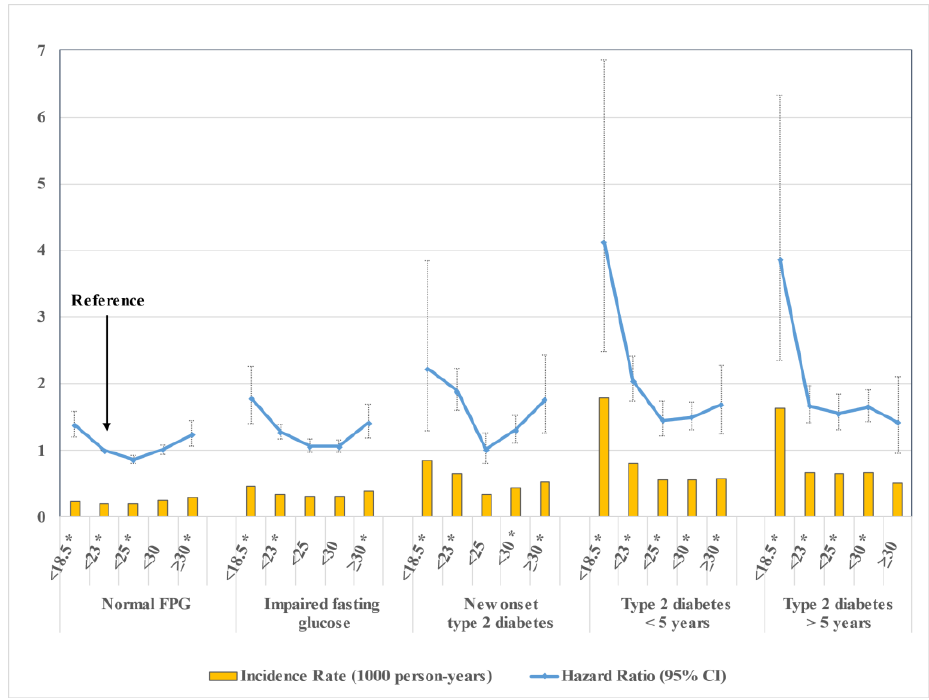
Figure 2. Incidence rates and adjusted hazard ratios of acute pancreatitis according to glycemic status and BMI category. Adjusted for age, sex, alcohol consumption, smoking, type 2 diabetes, insulin administration, hypertension, dyslipidemia, chronic kidney disease, chronic pancreatitis, regular physical activity, and low income. * Statistically significant.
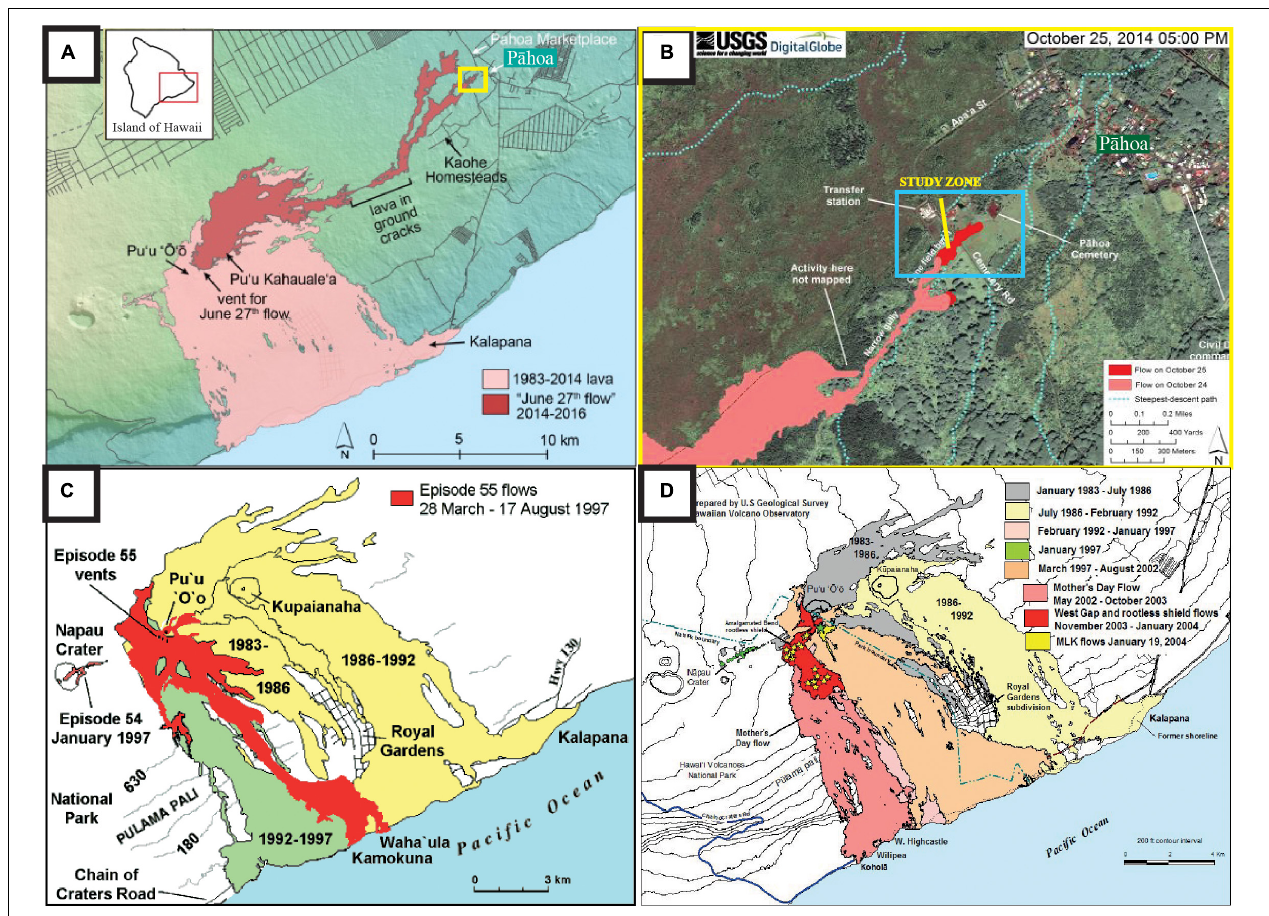
FIGURE 1 | (A) Map of the “27th June” 2014-2016 lava flow field within the context of the Pu’u ’O’o-Kupaianaha lava flow field (courtesy of USGS Hawaiian Volcano Observatory); location of map on the Big Island of Hawaii is given as inset (yellow box gives the enlargement given in (B) . (B) Flow front positions of the “27th June” lava flow approaching P¯ahoa the day before (24 October 2014) and after (25 October 2014) it engulfed the studied Albizia tree (map courtesy of Matthew Patrick, USGS Hawaiian Volcano Observatory). Blue box gives fields of view of helicopter-based photos given in Figure 3 . (C,D) Maps of the Pu’u ’O’o-Kupaianaha lava flow field as of August 1997 and January 2004 (courtesy of USGS Hawaiian Volcano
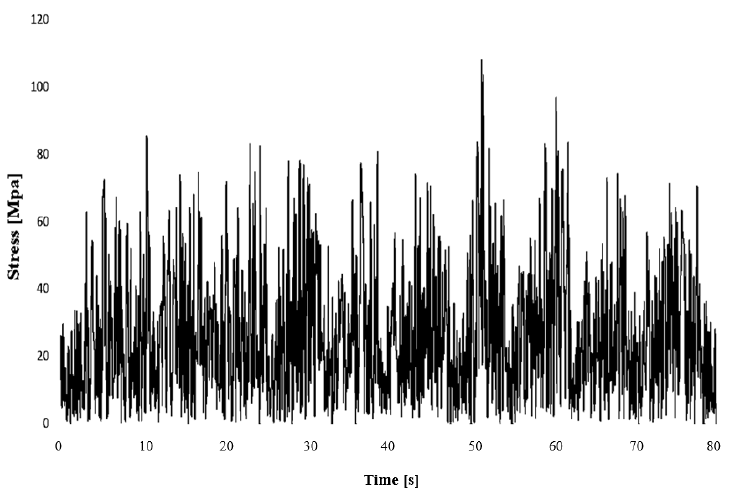
Figure 10. The von Misses equivalent stress-time diagram of one plane in the critical region, as a representative result.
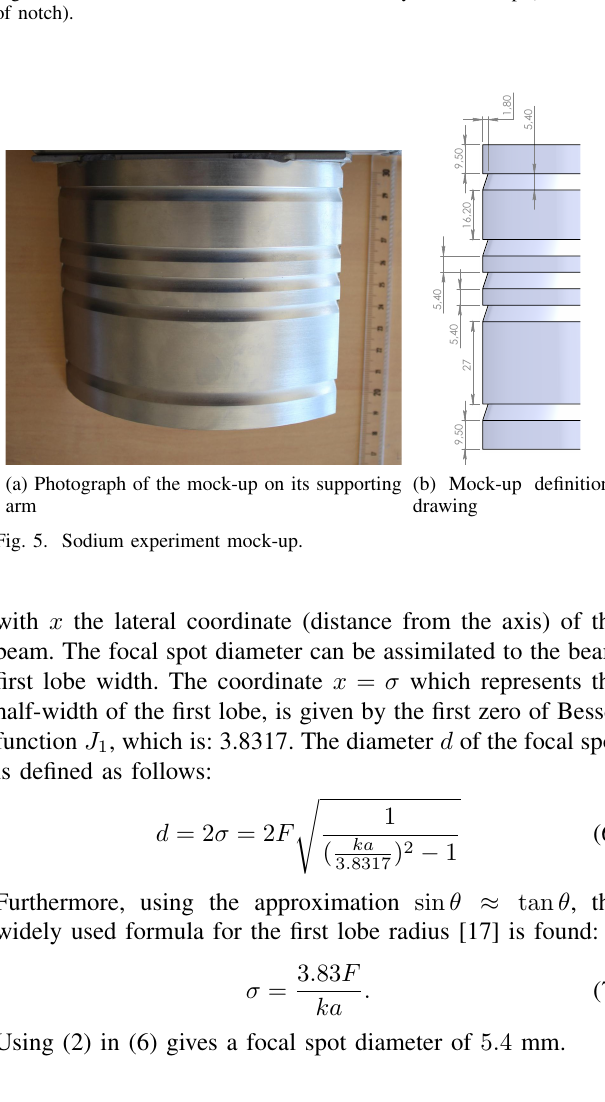
Fig. 6. One-dimensional C-scan of the sodium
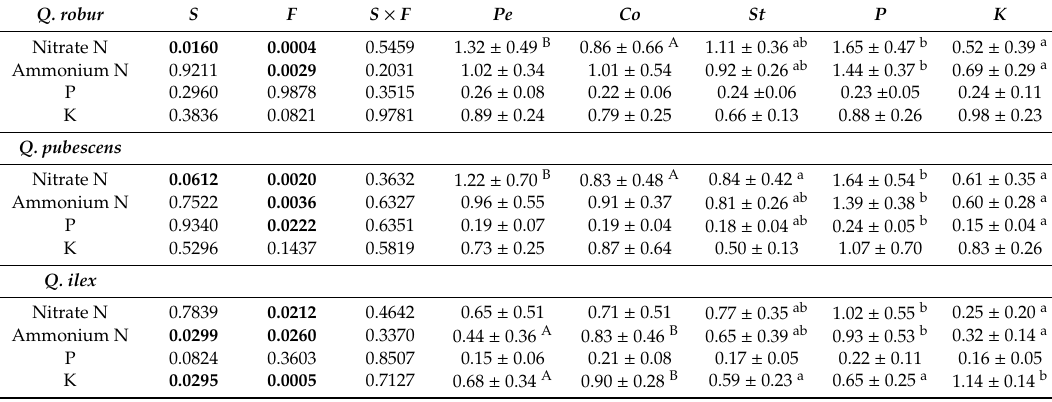
Table 5. Multifactorial ANOVA and Tukey post-hoc test results ( p ≤ 0.05 in bold) for (mean ± SD, N = 6) macro-element concentration (N, P, K) in meq / L contained in the growing media at the end of the season ( N = 12 per combination). Source of variation substrate ( S ), fertilization ( F ), and their interaction ( S × F ). Capital and lowercase letters indicate homogenous groups for S and F , respectively. Pe = Peat; Co = Coir; St = Standard fertilization; K = K-enriched fertilization; and P = P-enriched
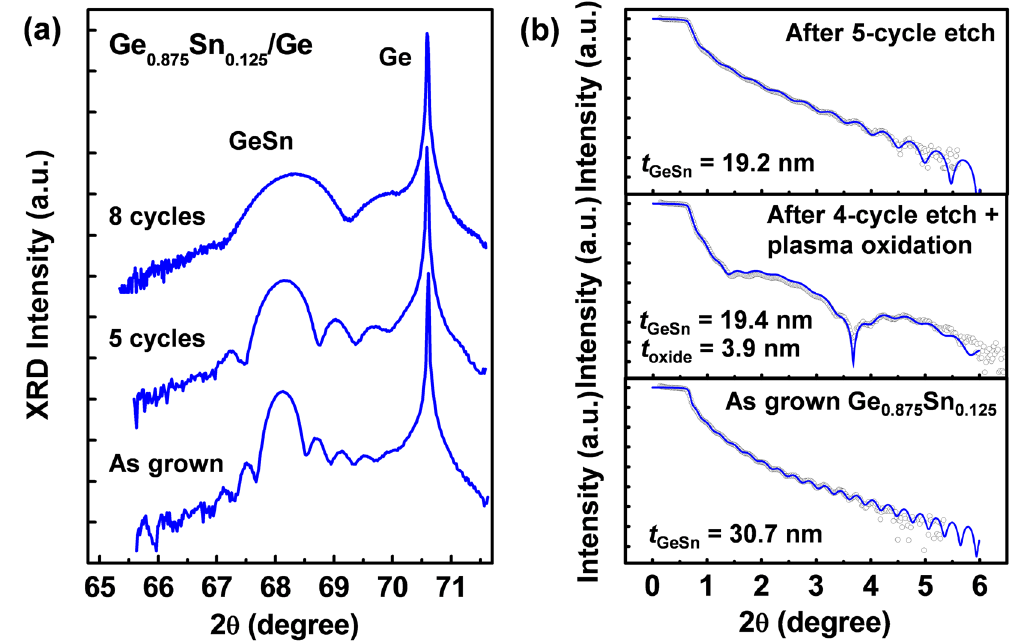
Figure 3. ( a ) (004) HRXRD curves of the as-grown Ge 0.875 Sn 0.125 , and the sample after 5-cycle and 8- cycle digital etch. ( b ) Experimental and simulated XRR curves of the as-grown Ge 0.875 Sn 0.125 , and the sample after 5 cycle plasma oxidation and HCl etch.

EXERCISE DIRECTIONS →
Going from the line that holds "Table 5. Multifactorial" to the end of the listing above, copy each line exactly and nothing more, leaving pictures aside.

RESPONSE TO THE TASK →
Table 5. Multifactorial ANOVA and Tukey post-hoc test results ( p ≤ 0.05 in bold) for (mean ± SD, N = 6) macro-element concentration (N, P, K) in meq / L contained in the growing media at the end of the season ( N = 12 per combination). Source of variation substrate ( S ), fertilization ( F ), and their interaction ( S × F ). Capital and lowercase letters indicate homogenous groups for S and F , respectively. Pe = Peat; Co = Coir; St = Standard fertilization; K = K-enriched fertilization; and P = P-enriched
Figure 3. ( a ) (004) HRXRD curves of the as-grown Ge 0.875 Sn 0.125 , and the sample after 5-cycle and 8- cycle digital etch. ( b ) Experimental and simulated XRR curves of the as-grown Ge 0.875 Sn 0.125 , and the sample after 5 cycle plasma oxidation and HCl etch.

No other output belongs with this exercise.